→ **Exercise aim**:
Word for word, write the records out again, but omit each picture.

→ **The input**:
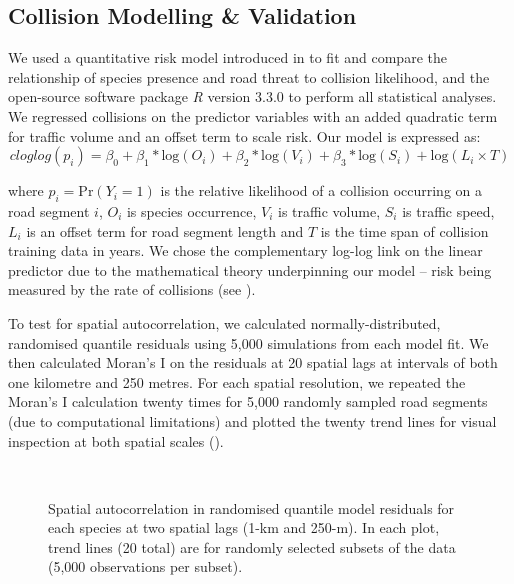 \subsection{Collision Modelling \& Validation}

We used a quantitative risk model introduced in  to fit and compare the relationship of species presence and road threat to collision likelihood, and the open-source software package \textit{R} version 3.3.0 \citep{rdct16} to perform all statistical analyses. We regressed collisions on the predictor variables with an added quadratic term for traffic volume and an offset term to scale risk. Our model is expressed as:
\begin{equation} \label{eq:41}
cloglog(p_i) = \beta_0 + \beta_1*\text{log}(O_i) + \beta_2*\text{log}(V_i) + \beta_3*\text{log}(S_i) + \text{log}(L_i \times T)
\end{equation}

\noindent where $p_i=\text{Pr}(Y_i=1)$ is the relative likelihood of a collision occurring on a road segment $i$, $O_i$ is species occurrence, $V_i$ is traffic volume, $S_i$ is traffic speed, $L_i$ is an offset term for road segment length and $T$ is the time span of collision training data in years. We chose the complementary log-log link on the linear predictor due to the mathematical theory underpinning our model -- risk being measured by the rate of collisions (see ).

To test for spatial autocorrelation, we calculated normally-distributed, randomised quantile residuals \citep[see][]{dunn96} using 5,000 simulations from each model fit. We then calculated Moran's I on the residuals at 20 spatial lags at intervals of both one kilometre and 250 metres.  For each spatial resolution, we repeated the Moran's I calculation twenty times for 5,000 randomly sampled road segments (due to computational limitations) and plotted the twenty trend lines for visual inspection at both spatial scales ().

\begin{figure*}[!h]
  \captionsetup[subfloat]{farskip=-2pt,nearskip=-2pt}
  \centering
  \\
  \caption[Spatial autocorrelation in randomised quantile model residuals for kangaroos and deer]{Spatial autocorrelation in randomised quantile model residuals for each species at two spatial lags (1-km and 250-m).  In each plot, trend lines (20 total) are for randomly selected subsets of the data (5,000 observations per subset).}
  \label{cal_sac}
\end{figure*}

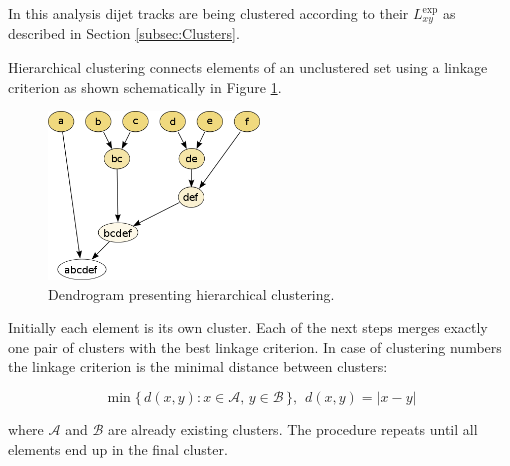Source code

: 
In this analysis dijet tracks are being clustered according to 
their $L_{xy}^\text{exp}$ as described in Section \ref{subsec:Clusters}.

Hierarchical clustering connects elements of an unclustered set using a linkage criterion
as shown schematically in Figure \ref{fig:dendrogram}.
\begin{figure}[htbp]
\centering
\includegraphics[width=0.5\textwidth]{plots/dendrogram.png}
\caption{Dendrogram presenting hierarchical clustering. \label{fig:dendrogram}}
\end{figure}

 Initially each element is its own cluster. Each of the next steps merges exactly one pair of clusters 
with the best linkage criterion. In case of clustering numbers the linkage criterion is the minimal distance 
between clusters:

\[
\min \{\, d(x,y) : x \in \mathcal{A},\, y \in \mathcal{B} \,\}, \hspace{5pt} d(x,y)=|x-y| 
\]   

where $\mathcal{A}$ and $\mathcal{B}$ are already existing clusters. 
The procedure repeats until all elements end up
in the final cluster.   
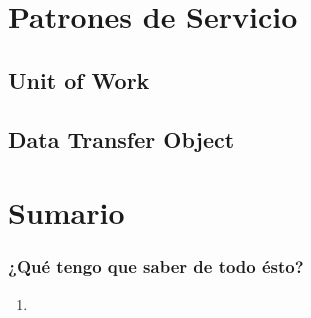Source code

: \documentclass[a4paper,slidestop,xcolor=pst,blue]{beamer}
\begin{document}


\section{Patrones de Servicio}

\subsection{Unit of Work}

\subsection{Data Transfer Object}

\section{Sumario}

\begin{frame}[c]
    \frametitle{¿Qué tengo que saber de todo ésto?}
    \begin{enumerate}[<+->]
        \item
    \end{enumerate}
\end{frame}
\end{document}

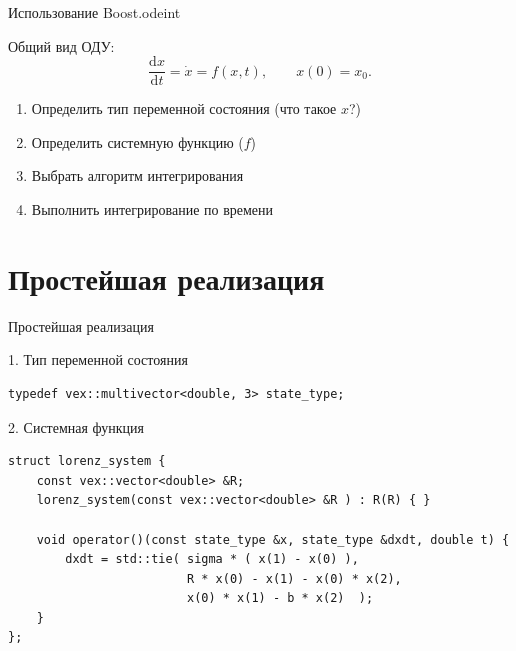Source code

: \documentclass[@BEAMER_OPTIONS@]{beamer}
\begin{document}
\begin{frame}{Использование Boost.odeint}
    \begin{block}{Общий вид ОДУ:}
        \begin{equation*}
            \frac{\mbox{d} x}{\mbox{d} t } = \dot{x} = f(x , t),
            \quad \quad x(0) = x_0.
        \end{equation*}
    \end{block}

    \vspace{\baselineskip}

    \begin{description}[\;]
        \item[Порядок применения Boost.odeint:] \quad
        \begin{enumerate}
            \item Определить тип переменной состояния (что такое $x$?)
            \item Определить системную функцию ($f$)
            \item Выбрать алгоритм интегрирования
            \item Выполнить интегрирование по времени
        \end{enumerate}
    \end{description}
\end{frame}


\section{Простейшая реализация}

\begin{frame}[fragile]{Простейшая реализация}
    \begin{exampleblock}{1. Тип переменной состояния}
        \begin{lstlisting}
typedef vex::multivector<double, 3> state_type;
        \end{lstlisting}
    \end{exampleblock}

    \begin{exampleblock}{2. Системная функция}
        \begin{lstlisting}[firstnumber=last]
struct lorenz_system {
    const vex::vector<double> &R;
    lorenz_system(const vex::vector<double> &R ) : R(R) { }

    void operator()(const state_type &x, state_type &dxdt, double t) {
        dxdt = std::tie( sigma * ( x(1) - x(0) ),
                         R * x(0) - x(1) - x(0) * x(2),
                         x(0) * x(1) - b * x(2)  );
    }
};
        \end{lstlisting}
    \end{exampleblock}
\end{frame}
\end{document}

→ **Output for this task**:
 \subsection{Collision Modelling \& Validation}

We used a quantitative risk model introduced in  to fit and compare the relationship of species presence and road threat to collision likelihood, and the open-source software package \textit{R} version 3.3.0 \citep{rdct16} to perform all statistical analyses. We regressed collisions on the predictor variables with an added quadratic term for traffic volume and an offset term to scale risk. Our model is expressed as:
\begin{equation} \label{eq:41}
cloglog(p_i) = \beta_0 + \beta_1*\text{log}(O_i) + \beta_2*\text{log}(V_i) + \beta_3*\text{log}(S_i) + \text{log}(L_i \times T)
\end{equation}

\noindent where $p_i=\text{Pr}(Y_i=1)$ is the relative likelihood of a collision occurring on a road segment $i$, $O_i$ is species occurrence, $V_i$ is traffic volume, $S_i$ is traffic speed, $L_i$ is an offset term for road segment length and $T$ is the time span of collision training data in years. We chose the complementary log-log link on the linear predictor due to the mathematical theory underpinning our model -- risk being measured by the rate of collisions (see ).

To test for spatial autocorrelation, we calculated normally-distributed, randomised quantile residuals \citep[see][]{dunn96} using 5,000 simulations from each model fit. We then calculated Moran's I on the residuals at 20 spatial lags at intervals of both one kilometre and 250 metres.  For each spatial resolution, we repeated the Moran's I calculation twenty times for 5,000 randomly sampled road segments (due to computational limitations) and plotted the twenty trend lines for visual inspection at both spatial scales ().

\begin{figure*}[!h]
  \captionsetup[subfloat]{farskip=-2pt,nearskip=-2pt}
  \centering
  \\
  \caption[Spatial autocorrelation in randomised quantile model residuals for kangaroos and deer]{Spatial autocorrelation in randomised quantile model residuals for each species at two spatial lags (1-km and 250-m).  In each plot, trend lines (20 total) are for randomly selected subsets of the data (5,000 observations per subset).}
  \label{cal_sac}
\end{figure*}

Source code

: 
In this analysis dijet tracks are being clustered according to 
their $L_{xy}^\text{exp}$ as described in Section \ref{subsec:Clusters}.

Hierarchical clustering connects elements of an unclustered set using a linkage criterion
as shown schematically in Figure \ref{fig:dendrogram}.
\begin{figure}[htbp]
\centering
\includegraphics[width=0.5\textwidth]{plots/dendrogram.png}
\caption{Dendrogram presenting hierarchical clustering. \label{fig:dendrogram}}
\end{figure}

 Initially each element is its own cluster. Each of the next steps merges exactly one pair of clusters 
with the best linkage criterion. In case of clustering numbers the linkage criterion is the minimal distance 
between clusters:

\[
\min \{\, d(x,y) : x \in \mathcal{A},\, y \in \mathcal{B} \,\}, \hspace{5pt} d(x,y)=|x-y| 
\]   

where $\mathcal{A}$ and $\mathcal{B}$ are already existing clusters. 
The procedure repeats until all elements end up
in the final cluster.   
Source code

: \documentclass[a4paper,slidestop,xcolor=pst,blue]{beamer}
\begin{document}


\section{Patrones de Servicio}

\subsection{Unit of Work}

\subsection{Data Transfer Object}

\section{Sumario}

\begin{frame}[c]
    \frametitle{¿Qué tengo que saber de todo ésto?}
    \begin{enumerate}[<+->]
        \item
    \end{enumerate}
\end{frame}
\end{document}

Source code

: \documentclass[@BEAMER_OPTIONS@]{beamer}
\begin{document}
\begin{frame}{Использование Boost.odeint}
    \begin{block}{Общий вид ОДУ:}
        \begin{equation*}
            \frac{\mbox{d} x}{\mbox{d} t } = \dot{x} = f(x , t),
            \quad \quad x(0) = x_0.
        \end{equation*}
    \end{block}

    \vspace{\baselineskip}

    \begin{description}[\;]
        \item[Порядок применения Boost.odeint:] \quad
        \begin{enumerate}
            \item Определить тип переменной состояния (что такое $x$?)
            \item Определить системную функцию ($f$)
            \item Выбрать алгоритм интегрирования
            \item Выполнить интегрирование по времени
        \end{enumerate}
    \end{description}
\end{frame}


\section{Простейшая реализация}

\begin{frame}[fragile]{Простейшая реализация}
    \begin{exampleblock}{1. Тип переменной состояния}
        \begin{lstlisting}
typedef vex::multivector<double, 3> state_type;
        \end{lstlisting}
    \end{exampleblock}

    \begin{exampleblock}{2. Системная функция}
        \begin{lstlisting}[firstnumber=last]
struct lorenz_system {
    const vex::vector<double> &R;
    lorenz_system(const vex::vector<double> &R ) : R(R) { }

    void operator()(const state_type &x, state_type &dxdt, double t) {
        dxdt = std::tie( sigma * ( x(1) - x(0) ),
                         R * x(0) - x(1) - x(0) * x(2),
                         x(0) * x(1) - b * x(2)  );
    }
};
        \end{lstlisting}
    \end{exampleblock}
\end{frame}
\end{document}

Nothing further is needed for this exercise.